Desafios que levam à união

Apesar de existirem correntes contrárias, Sandra Cunha considera que aquilo que “une o movimento feminista é maior do que o que o possa desunir”. Para a associação FEM existem dois desafios principais para a luta: o avanço da extrema-direita e a prevalência dos papéis de género.

A ativista aponta que o crescimento da direita conservadora põe em causa “direitos que foram tão duramente alcançados nos últimos anos ou, mesmo, séculos”. O aborto, a luta pela igualdade salarial, a luta da comunidade LGBT pelo direito ao casamento e pela igualdade na constituição de família são os exemplos dados. É a ameaça desses direitos que “está a unir as feministas de todo o mundo”.

A nível social, o desafio é “ultrapassar ideias pré-concebidas dos papéis de género e em torno do género”, explica. Ainda que o conceito de homem-provedor se tenha se diluído com o ingresso da mulher no setor do trabalho, Sandra Cunha admite que certas responsabilidades de cuidar continuam a recair no feminino. “Acho que o principal desafio é conseguirmos ultrapassar esta ideia de separar o que é das mulheres e dos homens e pensar nas pessoas como seres humanos”, conclui a representante da FEM.

O que falta conquistar em Portugal

A nível nacional, o feminismo apresenta alguns pontos de intervenção. A igualdade salarial é um dos aspetos principais. “Mulheres trabalham cerca de 48 dias por ano de graça, se for considerar a diferença salarial”, menciona Camila Florencia.
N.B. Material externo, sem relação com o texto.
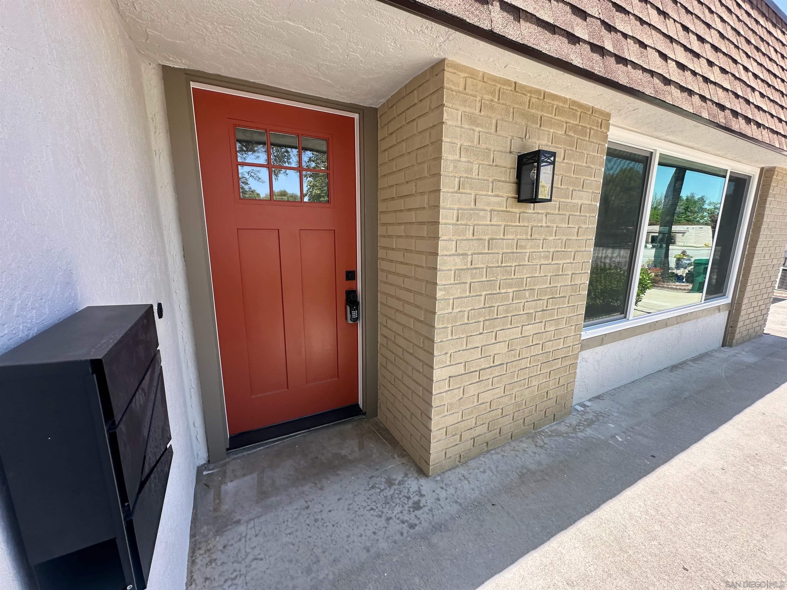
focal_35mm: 14
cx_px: 394
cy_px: 295
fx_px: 318
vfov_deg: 85.7
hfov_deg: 102.1
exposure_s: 1/336
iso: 40
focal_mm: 2.22
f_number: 2.2
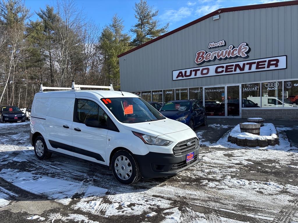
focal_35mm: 26
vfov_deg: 53.1
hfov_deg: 67.3
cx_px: 149
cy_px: 112
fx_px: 224
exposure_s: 1/2151
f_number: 1.6
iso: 50
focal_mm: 5.96
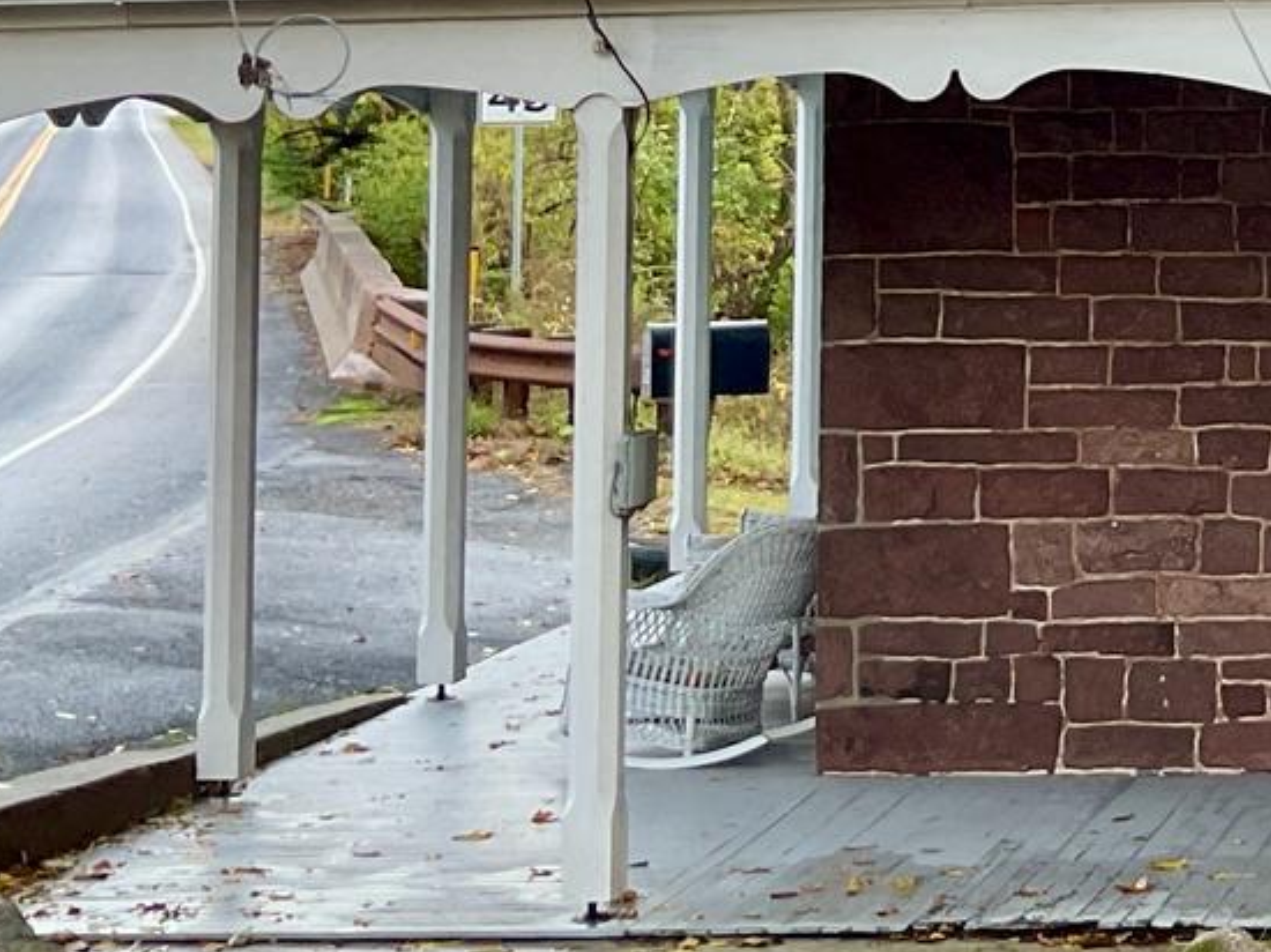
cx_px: 1870
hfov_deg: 16.7
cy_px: -243
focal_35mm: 108
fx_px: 3964
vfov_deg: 13.3
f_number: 1.8
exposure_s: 1/159
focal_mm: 3
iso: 16
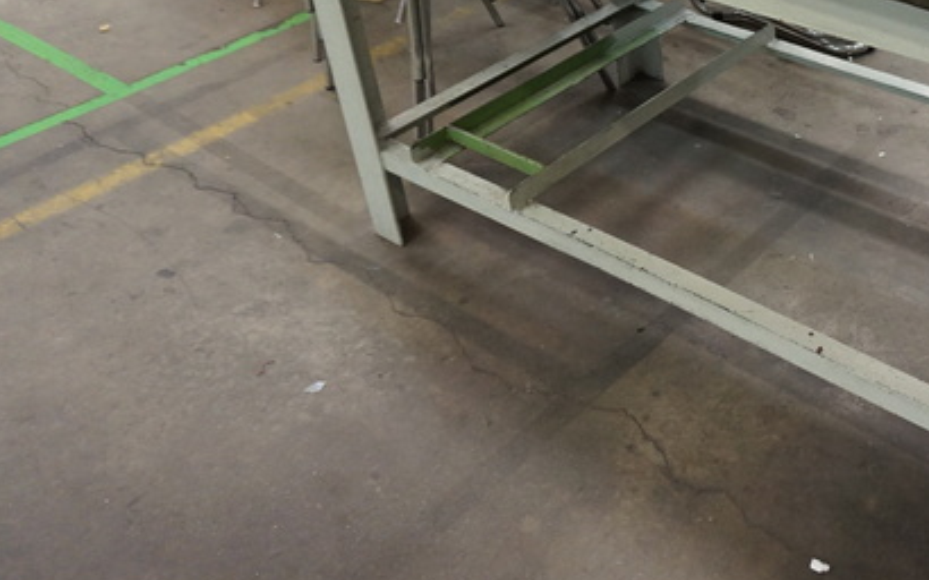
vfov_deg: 29.1
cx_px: 798
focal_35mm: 43
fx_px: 1088
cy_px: 104
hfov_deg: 43.1
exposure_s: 1/160
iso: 2000
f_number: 3.5
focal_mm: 16
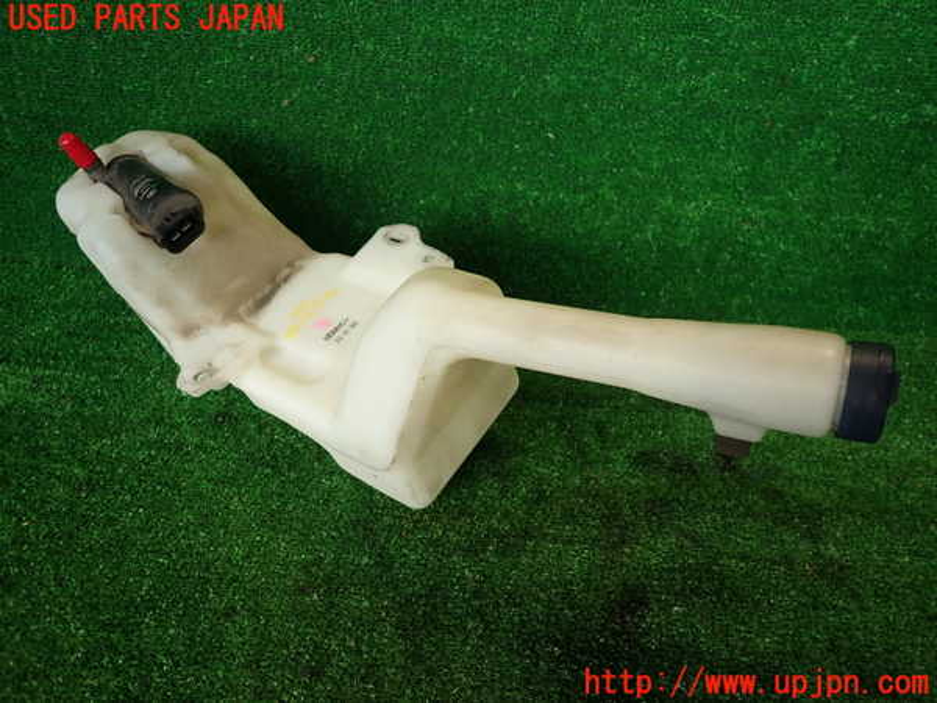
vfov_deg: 54.9
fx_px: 677
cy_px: 352
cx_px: 468
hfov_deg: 69.4
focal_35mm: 25
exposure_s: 1/80
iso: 100
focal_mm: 4.5
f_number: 2
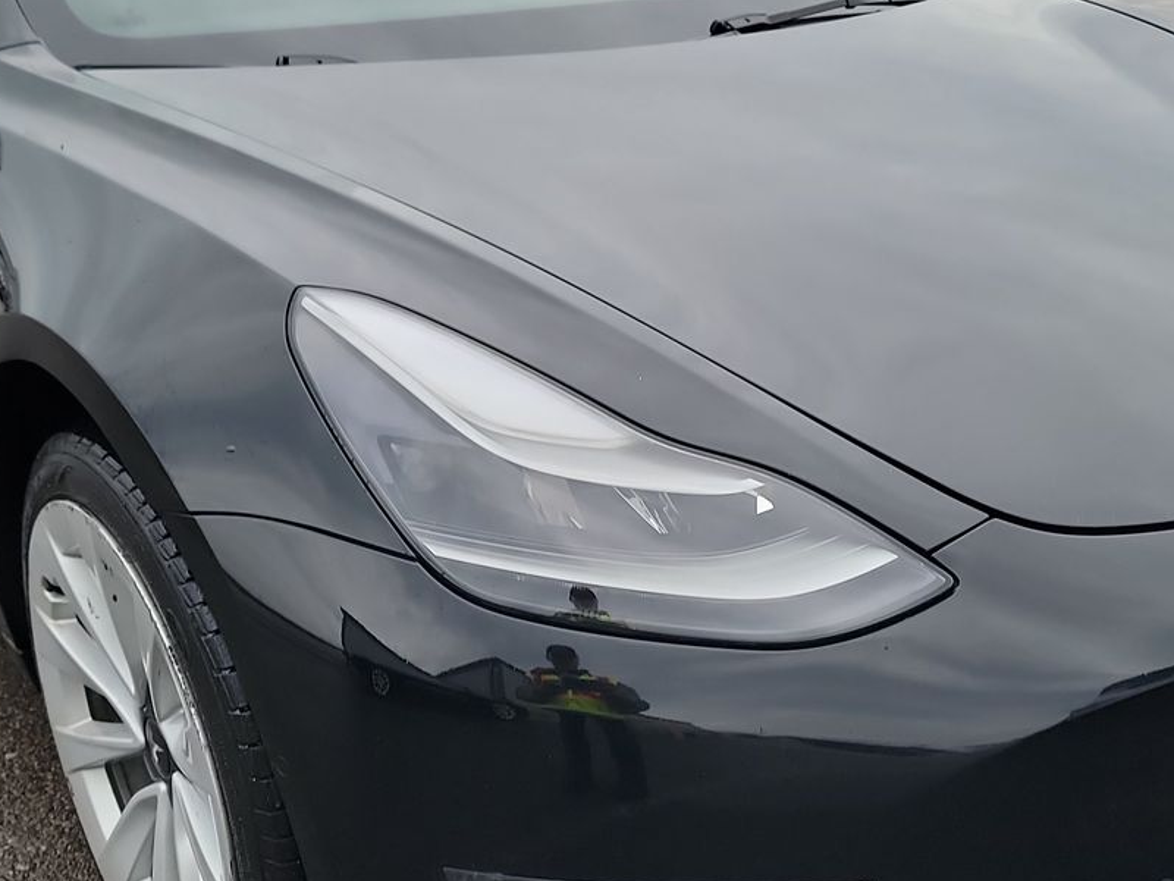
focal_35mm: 48
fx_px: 1628
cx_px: 635
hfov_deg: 39.6
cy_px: 452
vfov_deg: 30.3
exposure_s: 1/119
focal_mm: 6.7
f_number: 1.8
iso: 81
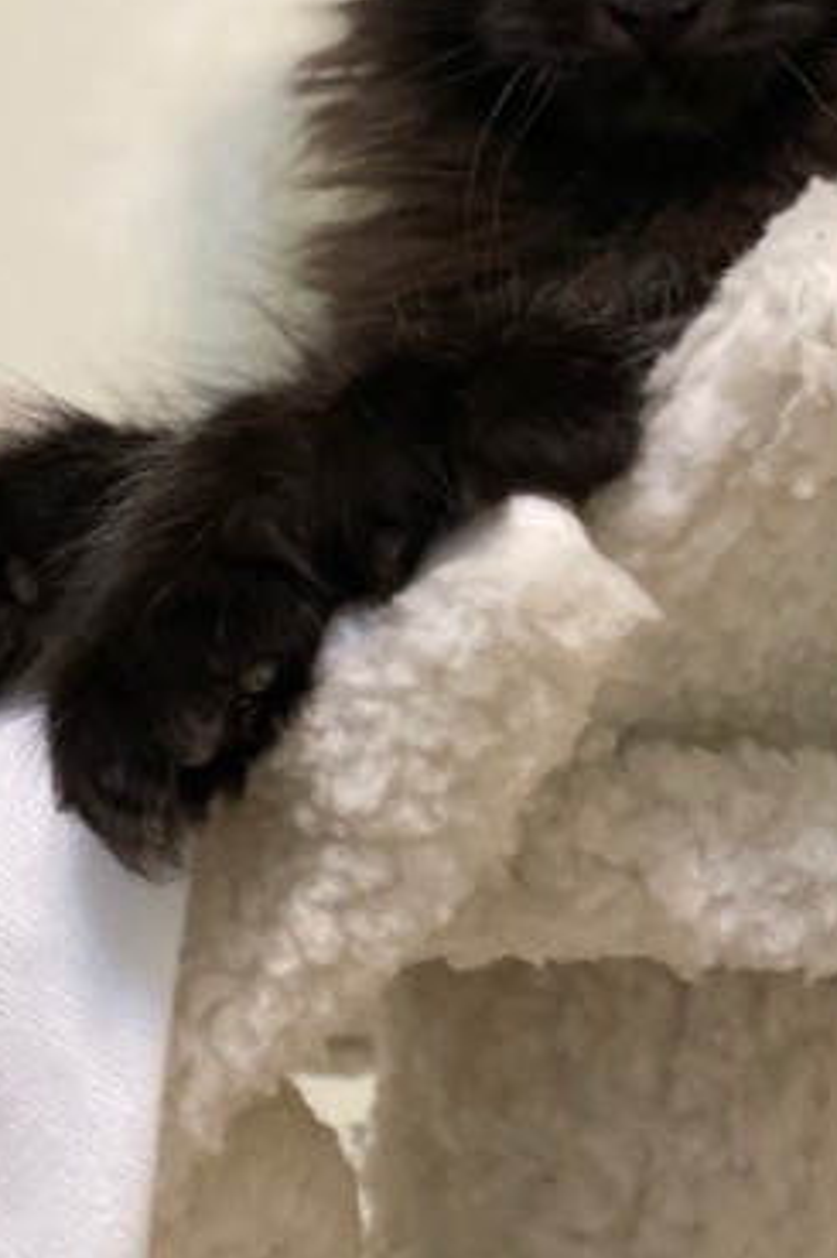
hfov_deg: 14.5
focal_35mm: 94
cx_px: 448
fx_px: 3281
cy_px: 362
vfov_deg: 21.6
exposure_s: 1/24
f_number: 2
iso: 400
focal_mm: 6
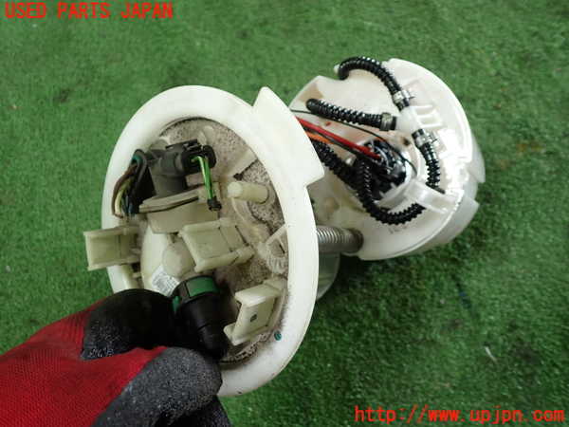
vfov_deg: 46.8
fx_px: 493
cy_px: 214
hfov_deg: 60.0
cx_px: 284
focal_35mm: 30
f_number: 2.3
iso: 200
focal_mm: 5.4
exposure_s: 1/30
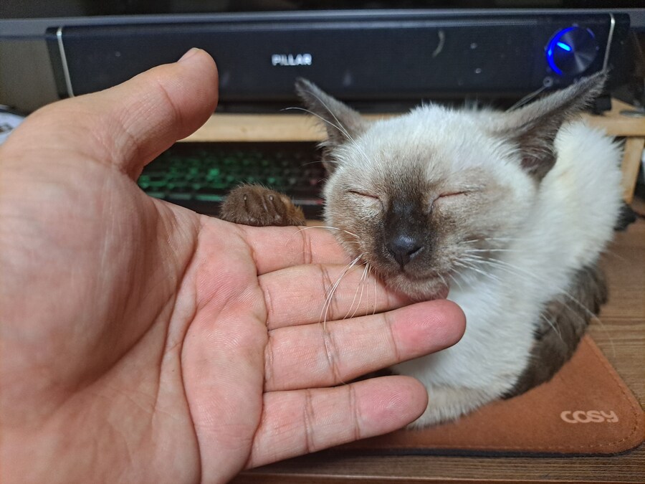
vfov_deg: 56.8
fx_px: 447
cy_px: 242
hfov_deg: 71.6
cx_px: 322
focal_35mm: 24
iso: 320
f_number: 1.8
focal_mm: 5.23
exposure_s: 1/24
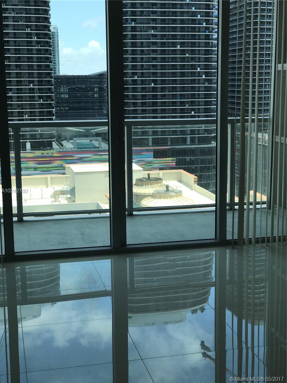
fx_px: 630
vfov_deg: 33.8
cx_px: 144
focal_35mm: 57
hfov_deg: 25.7
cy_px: 192
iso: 20
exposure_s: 1/292
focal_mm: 6.6
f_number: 2.8
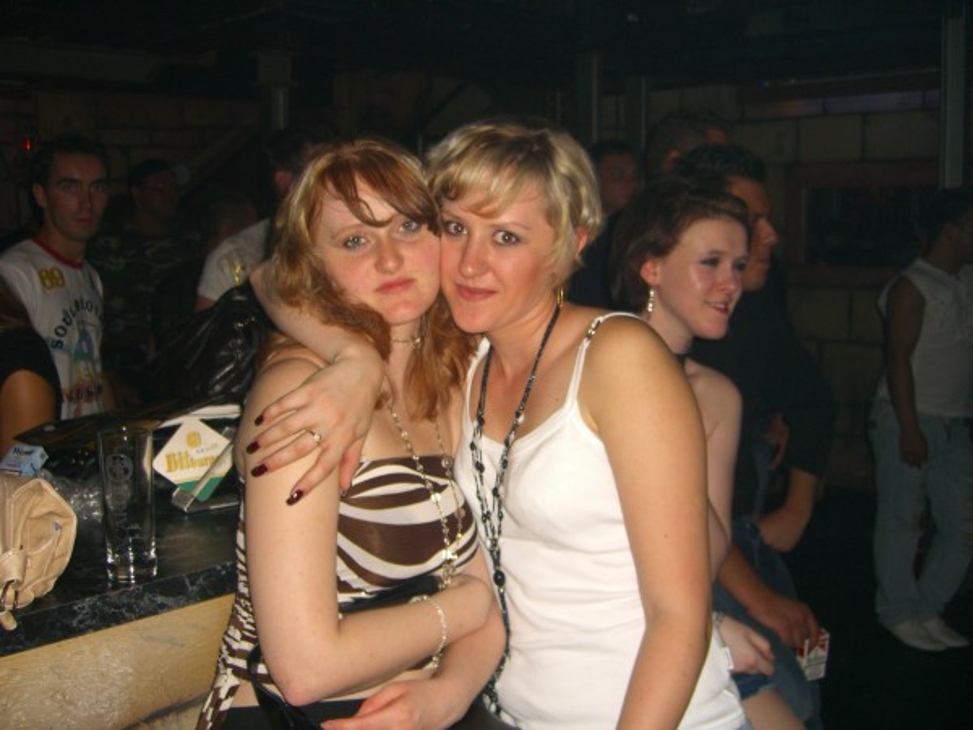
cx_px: 486
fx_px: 1068
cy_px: 365
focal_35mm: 38
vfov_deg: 37.7
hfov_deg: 49.0
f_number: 2.8
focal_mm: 7.9
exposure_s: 1/60
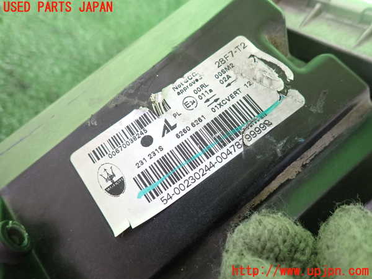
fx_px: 269
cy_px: 140
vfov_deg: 54.9
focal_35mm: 25
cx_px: 186
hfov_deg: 69.4
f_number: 2
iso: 250
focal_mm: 4.5
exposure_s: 1/30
O acesso à saúde, à habitação, o contexto de guerra e o assédio, nomeadamente nas faculdades, são outras pautas apresentadas. Contudo, a “questão dos cuidados” é mencionada pela ativista como uma das mais cruciais. “O trabalho de cuidados envolve tanto cuidados da casa, com os filhos, dos pais ou pessoas idosas, -até mesmo cuidado de um vizinho, por exemplo”, explica. Segundo a pesquisadora, as mulheres acabam por dedicar mais duas horas por dia útil do que os homens.

Uma das medidas desejadas pela Coletiva é a criação de um serviço nacional de cuidados para que “tanto mulheres que cuidam, quanto as pessoas que são cuidadas” tenham direitos garantidos.

A FEM menciona também a violência doméstica, o assédio e as violações sexuais como problemáticas de relevo. Sandra Cunha refere como o número de queixas e denúncias reportadas aumentaram, mas que, no entanto, o sistema judicial continua a ser uma barreira – através de sentenças que responsabilizam vítimas e desculpabilizam agressores.

Tantas mulheres que pediram ajuda, que denunciaram, foram à polícia e que mesmo assim acabaram mortas”, evidencia Sandra Cunha. A ativista refere que mais de metade das vítimas mortais da violência doméstica pediram ajuda e isso “é a prova que esta sociedade e este sistema estão a falhar redondamente”.

Batemos contra a justiça, que é uma parede machista e que continua a desvalorizar este tipo de violência sobre as mulheres”, afirma a representante da FEM.

Sandra Cunha considera que a desigualdade de género e a discriminação de mulheres interligam-se “em todas as dimensões da vida”. A seu ver, o desequilíbrio na partilha de responsabilidades domésticas afeta a “capacidade das mulheres participarem na vida pública e na vida política”, e consequentemente refletem-se na “desigualdade na representação e participação política”.

Para assinalar a data, Porto e Lisboa são palcos de marchas feministas. Organizadas pela Plataforma Greve Feminista, as ações reúnem cerca de 40 associações. Segundo manifesto, a marcha é “inclusiva e diversa”, abrangendo “mulheres lésbicas e bissexuais, mulheres trans, outras pessoas trans e não-binárias, mulheres consumidoras de substâncias psicoativas, trabalhadoras do sexo, pessoas racializadas, pessoas (i)migrantes, pessoas com deficiência”.